US stocks & housing were both overvalued because for decades, there was so much loose money in the top of the economy that it had nowhere to go but chase sketchy deals. But this week is budget week. Obama is going to propose - and pass, with or without Republican support - a modest tax increase on the wealthy. We are finally shaking off supply-side and taking money that was chasing its tail in the bubbles and investing it, in the old sense of investing (i.e. putting money to work). The next phase will be a wringing out of excesses, Volcker-style, which will involve pain but is the only path towards putting the economy back on a long-term path to growth.

Stocks coming back into line with historical averages is going to be part of that process. If anything they should be well below historic P/E averages, because there are still a lot of things that could go horribly wrong. Obama and the Democratic leadership successfully navigated the stimulus past the neo-Hooverites and the Santellis, but now for it to be effective we have to get it past the kleptomaniacs. It's not at all clear that our democracy is up to the task. And the Santelli types are disorganized and inchoate at the moment, with little to lose they have an opportunity to take bigger strategic risks. They're going to pitch a thousand hissyfits over the budget.

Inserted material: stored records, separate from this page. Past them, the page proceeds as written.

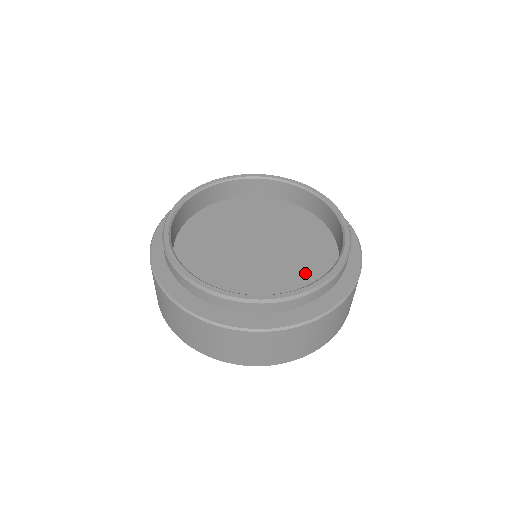
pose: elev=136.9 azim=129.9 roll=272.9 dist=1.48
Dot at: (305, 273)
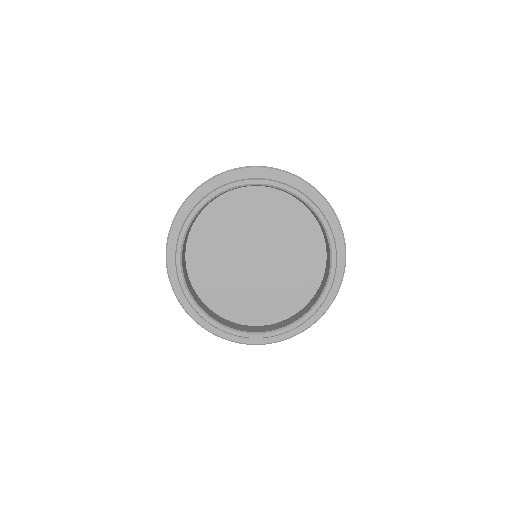
Dot at: (263, 305)
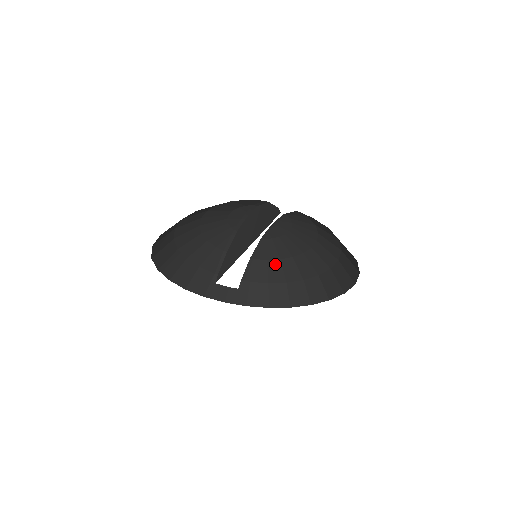
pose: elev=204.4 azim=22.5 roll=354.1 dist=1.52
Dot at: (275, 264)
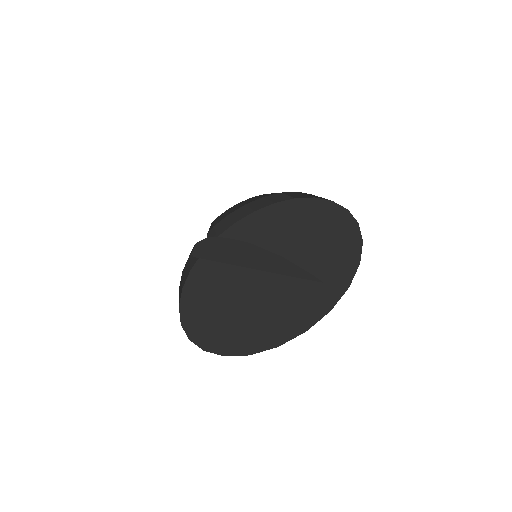
Dot at: (234, 207)
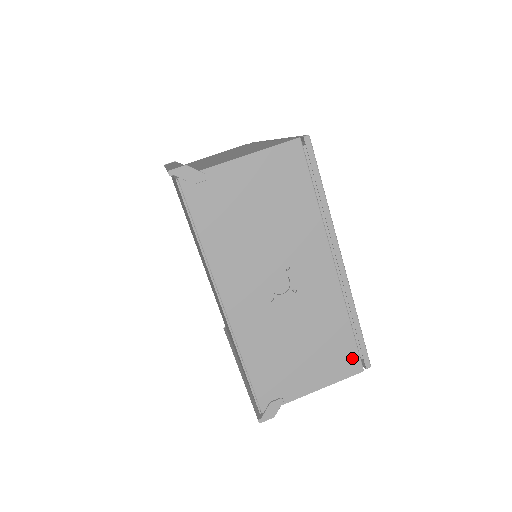
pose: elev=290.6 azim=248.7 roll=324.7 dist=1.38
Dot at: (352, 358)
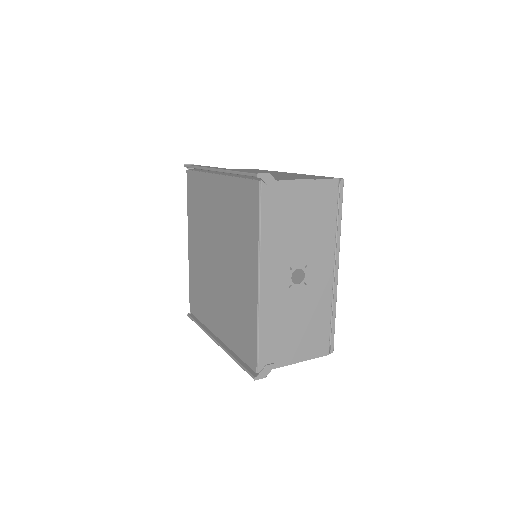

The irony here is that on some level (and apologies for this, Senator McCain), the fundamentals are strong. The question is how dig do you have to deep to find them (and the other question is how tone-deaf of a politician do you have to be to say that at the beginning of a mini-depression). A $50+ trillion "market" collapsed over the past few months. That's a lot of horseshit, but at the center of it, there is still a $15T pony under there. That pony is the greatest consumer market the world has ever known. This is why sales of California housing is brisk. Even with wave after wave of foreclosures, there are either enough people who saw this coming and waited patiently on the sidelines to drive demand, or the speculators are getting back in. Hopefully it's the former.

Yes, there will be rubble from the collapse. The best technical bookstore in San Francisco, Stacey's, is right across the street from my office. It's closing and this is a terrible loss. We may skip along the bottom for a while. But while we will get through it in some fashion, the big outstanding question is whether we can use the crisis to put our economy (and our lives) on a more sustainable course.

1 comment:

Dan said...

Good summary, I agree with it generally. One comment about the stock market:

In 1981 the 10 year T-bill hit 15% - you'd need a p/e below 7 to equal that yield. Right now the 10 year T-bill yields under 3%, so equities investors are willing to own a higher p/e. A few months back I tried to calculate the historical market level based on the ratio of market cap to GDP, which is a metric favored by Warren Buffet. I came up with a DOW between 5000-7000. We're approaching that range now.